Given that  N is odd so median is m=(n+1)/2 now apply n times selection procedure (1 time each array, selection procedure is a quick sort algorithm only but take order n time to get correct element correct place .Note N is odd so median always be an array element ) so now we get all median of all array (since no. of array are still odd again apply previous procedure . you will get median of medians

Answer 2

Option (D) will be correct answer.

You need to sort all the $n^{2}$ numbers to get median of medians.

Those who have doubt, please find median of median of following 5X5 matrix in O($n^{2}$) complexity

$\begin{bmatrix} 13& 11& 6& 21& 1\\ 14& 7& 12& 2& 22\\ 23& 16& 8& 18& 3\\ 9& 19& 24& 17& 4 \\ 10& 20& 15& 25& 5 \end{bmatrix}$

 

If you first find the median of all the rows, and then find median of all the medians, you will get answer as 16.

But the correct answer is 13.

Comments

A/q To Me for sorting we will require "nlogn" time & we have "n" such arrays there so we will require  (n^2 logn) for the worst case.

Answer 3

Time taken to find the median of unsorted array with “n” elements is 0(n). Here there are total n^2 elemets, thus time taken is 0(n^2). Option C is correct

Answer 4

It is explicitly mentioned in the question Worst Case complexity.

▸ What you will do
Write out the part of the median-of-medians thread from "Those who have" up to and including "answer is 13.", keeping every word and mark unchanged.

▸ Entries shown
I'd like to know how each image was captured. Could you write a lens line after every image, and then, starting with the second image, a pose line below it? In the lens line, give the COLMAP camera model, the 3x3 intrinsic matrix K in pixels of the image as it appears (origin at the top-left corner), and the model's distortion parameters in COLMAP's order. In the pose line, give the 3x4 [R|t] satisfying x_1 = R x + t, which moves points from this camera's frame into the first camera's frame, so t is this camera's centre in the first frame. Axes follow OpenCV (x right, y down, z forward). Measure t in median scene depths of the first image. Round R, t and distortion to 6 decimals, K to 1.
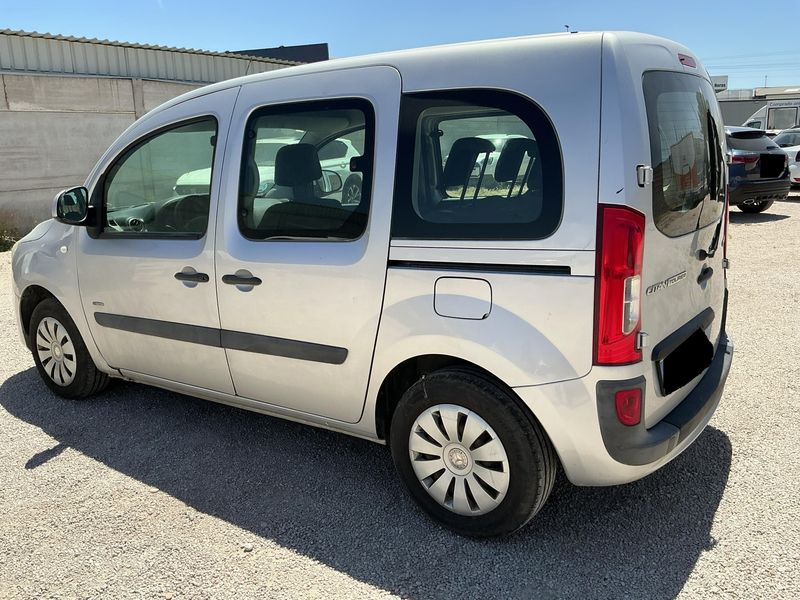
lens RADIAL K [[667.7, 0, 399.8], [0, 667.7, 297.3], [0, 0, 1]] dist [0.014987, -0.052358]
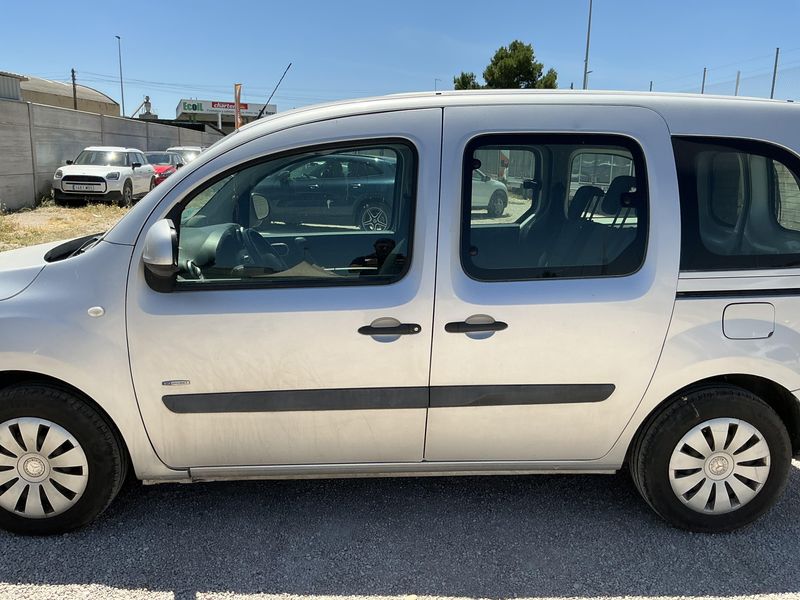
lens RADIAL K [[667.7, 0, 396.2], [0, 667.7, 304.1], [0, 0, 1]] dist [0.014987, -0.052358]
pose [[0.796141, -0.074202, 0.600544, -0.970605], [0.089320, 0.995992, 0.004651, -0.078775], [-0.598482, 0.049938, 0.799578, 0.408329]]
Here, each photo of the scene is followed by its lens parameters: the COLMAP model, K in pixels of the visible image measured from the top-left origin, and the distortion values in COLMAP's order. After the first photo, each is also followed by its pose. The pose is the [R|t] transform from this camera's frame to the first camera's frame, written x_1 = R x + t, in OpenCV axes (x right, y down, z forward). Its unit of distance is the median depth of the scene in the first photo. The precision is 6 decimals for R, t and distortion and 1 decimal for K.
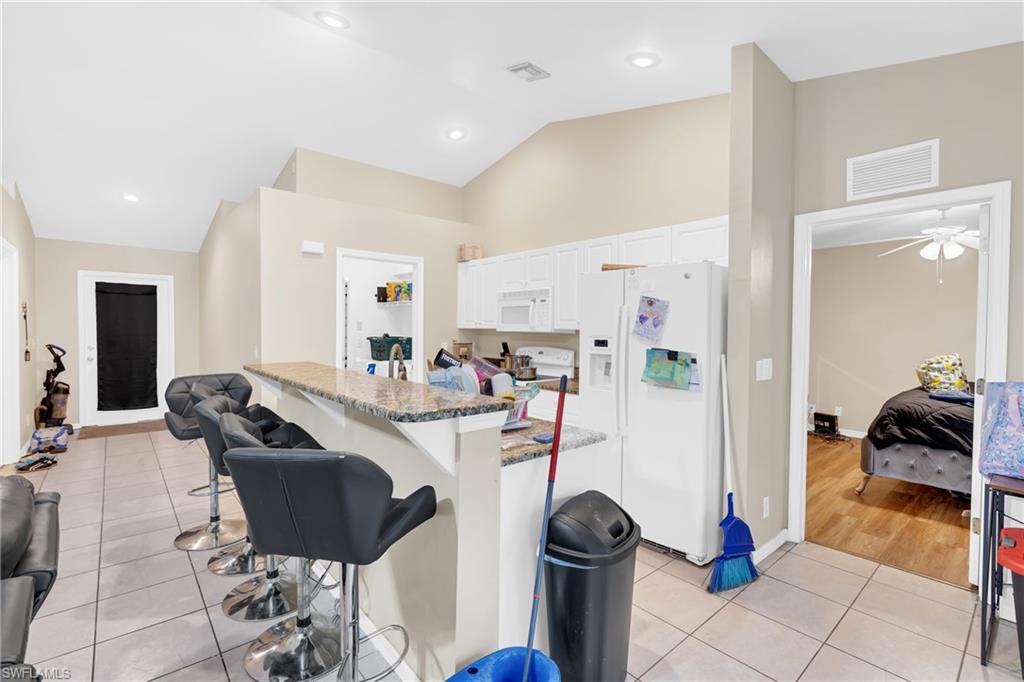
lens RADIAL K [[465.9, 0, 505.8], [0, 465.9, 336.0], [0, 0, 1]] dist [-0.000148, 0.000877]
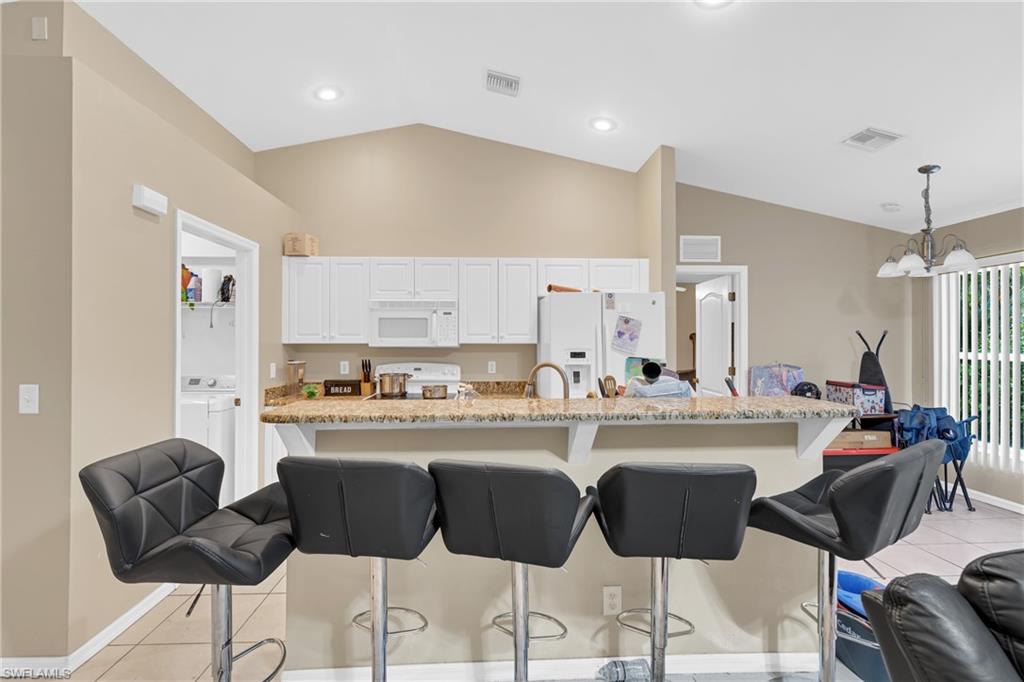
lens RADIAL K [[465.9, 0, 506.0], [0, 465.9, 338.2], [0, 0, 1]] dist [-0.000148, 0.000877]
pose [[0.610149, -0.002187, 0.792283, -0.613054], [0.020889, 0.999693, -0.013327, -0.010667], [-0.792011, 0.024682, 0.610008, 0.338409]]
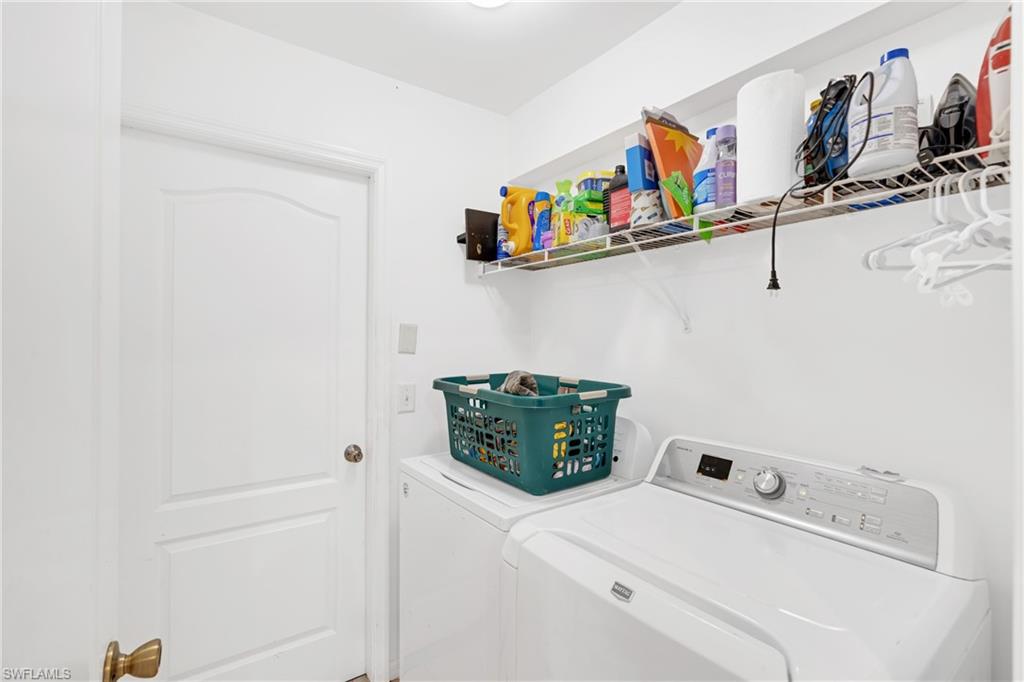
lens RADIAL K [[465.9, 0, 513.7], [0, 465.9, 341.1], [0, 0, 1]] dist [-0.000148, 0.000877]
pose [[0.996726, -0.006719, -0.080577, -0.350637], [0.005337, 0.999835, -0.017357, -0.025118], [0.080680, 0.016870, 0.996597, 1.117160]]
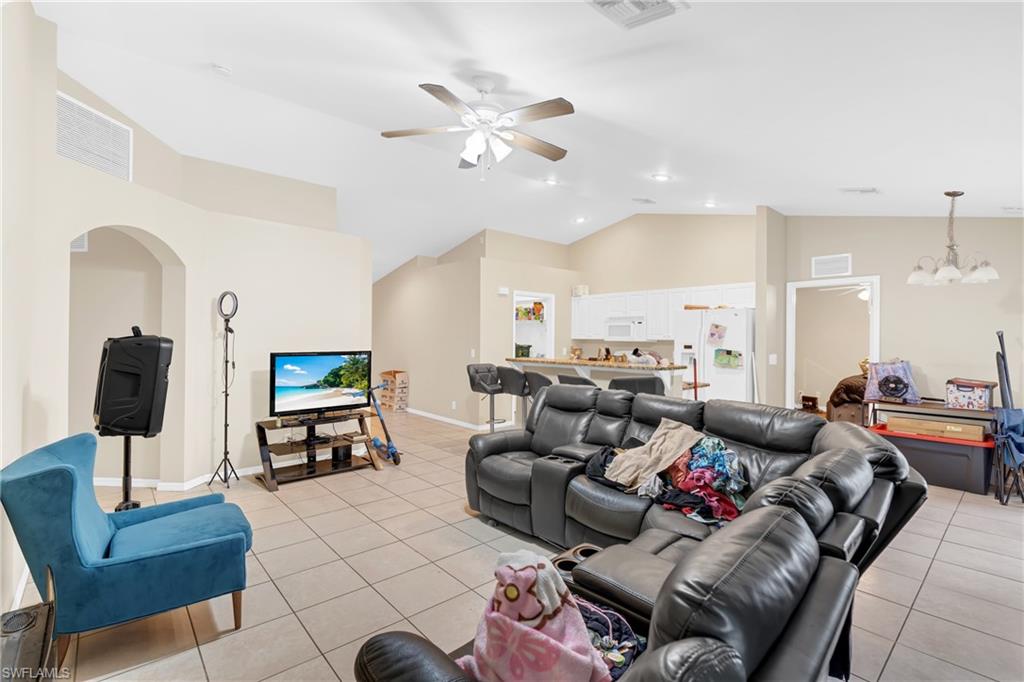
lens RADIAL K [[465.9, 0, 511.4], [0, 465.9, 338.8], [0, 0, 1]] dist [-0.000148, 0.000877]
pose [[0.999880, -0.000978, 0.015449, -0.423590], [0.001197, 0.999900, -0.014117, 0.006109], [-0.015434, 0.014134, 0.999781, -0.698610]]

▸ Final answer
Those who have doubt, please find median of median of following 5X5 matrix in O($n^{2}$) complexity

$\begin{bmatrix} 13& 11& 6& 21& 1\\ 14& 7& 12& 2& 22\\ 23& 16& 8& 18& 3\\ 9& 19& 24& 17& 4 \\ 10& 20& 15& 25& 5 \end{bmatrix}$

 

If you first find the median of all the rows, and then find median of all the medians, you will get answer as 16.

But the correct answer is 13.